Data Definition: Creation, modification, and removal of definitions describing how data is organized.
Update: Insertion, modification, and deletion of the data itself.
Retrieval: Selecting data by criteria (e.g., queries) and returning it directly or for further processing.
Administration: Managing users and security, monitoring performance, maintaining integrity, handling concurrency, and recovering from failures.
Relational Model: A model that organizes data into tables and uses primary keys and declarative queries with joins.
Primary Key: A designated column (or set of columns) that uniquely identifies rows and is used for cross-table references.
Normalization: Designing relations so each fact is stored once, simplifying updates and replacing internal repeating structures with separate tables.
NoSQL: A family of post-relational databases that became popular in the late 2000s and use different query languages.

Formulas

DBMS Functional Groups (4-way classification)

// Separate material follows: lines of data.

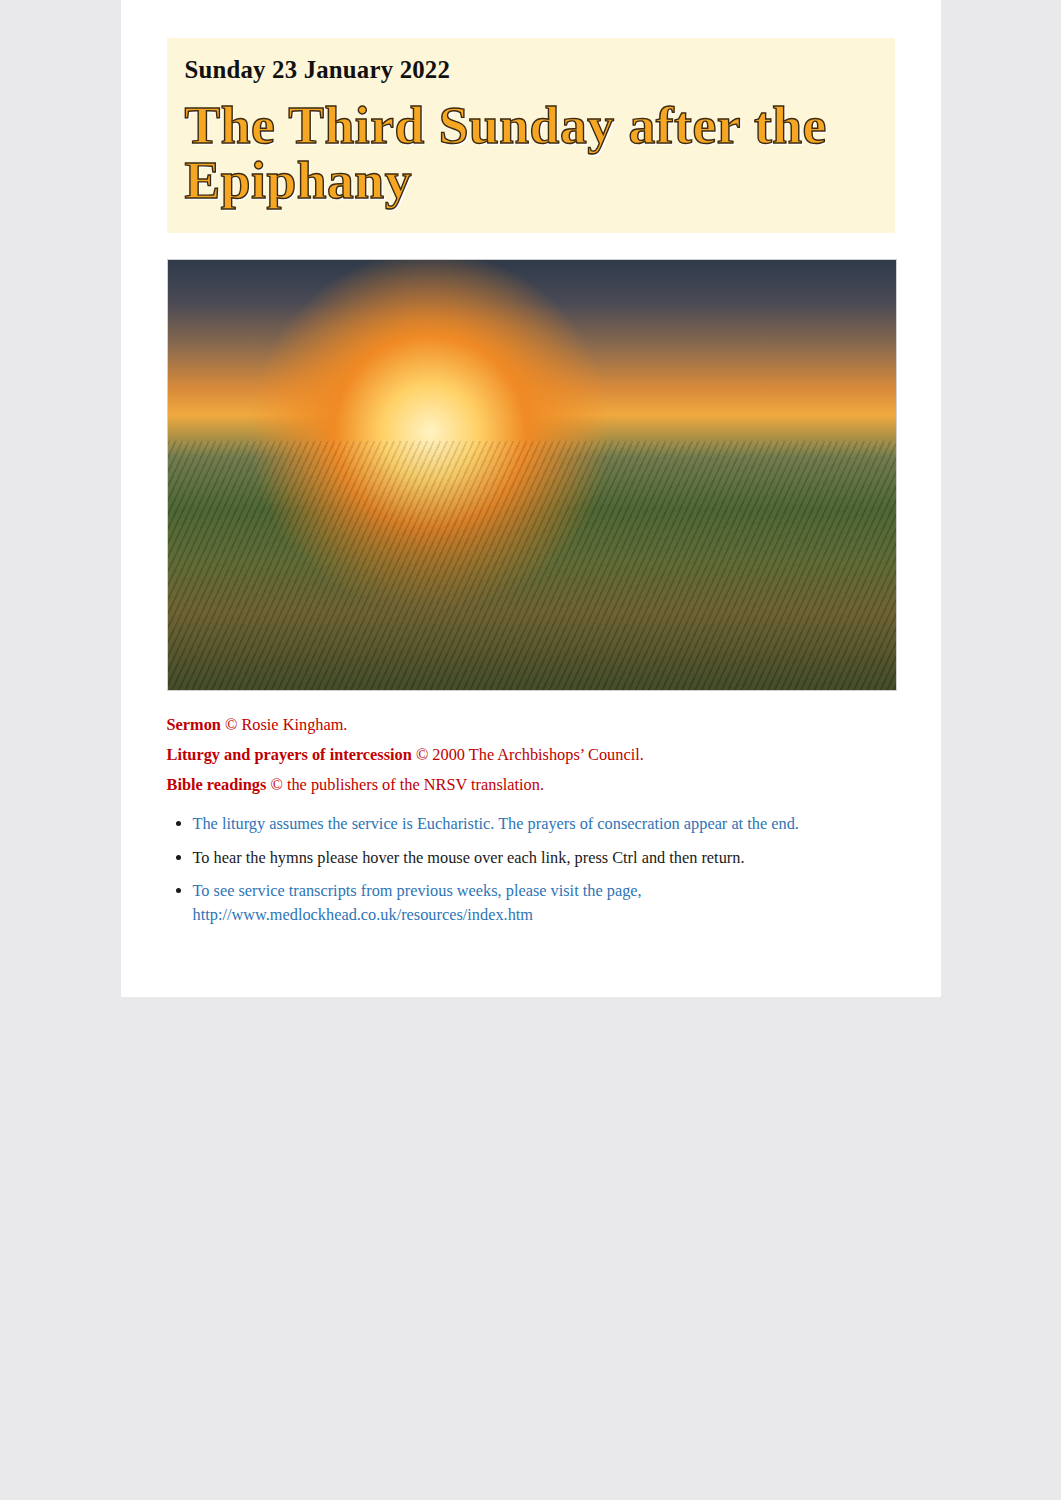Sunday 23 January 2022
The Third Sunday after the Epiphany
Sermon © Rosie Kingham.
Liturgy and prayers of intercession © 2000 The Archbishops’ Council.
Bible readings © the publishers of the NRSV translation.
The liturgy assumes the service is Eucharistic. The prayers of consecration appear at the end.
To hear the hymns please hover the mouse over each link, press Ctrl and then return.
To see service transcripts from previous weeks, please visit the page,
http://www.medlockhead.co.uk/resources/index.htm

DBMS = {Data Definition, Update, Retrieval, Administration}

When you need to categorize a DBMS feature or decide where a requirement belongs (schema vs data change vs query vs security/recovery).

Declarative vs Navigational Access (decision rule)

Relational: ask for WHAT → DBMS finds HOW (access paths)
Navigational: follow links/pointers to find data

When you are unsure whether the system is content-based (relational) or link-traversal based (navigational).

Logical identifiers for relationships

Cross-table relationship uses Primary Key (logical id) ≠ Disk address (physical location)

When reasoning about why tables can be moved/resized without expensive reorganization.

Normalization effect (structure replacement)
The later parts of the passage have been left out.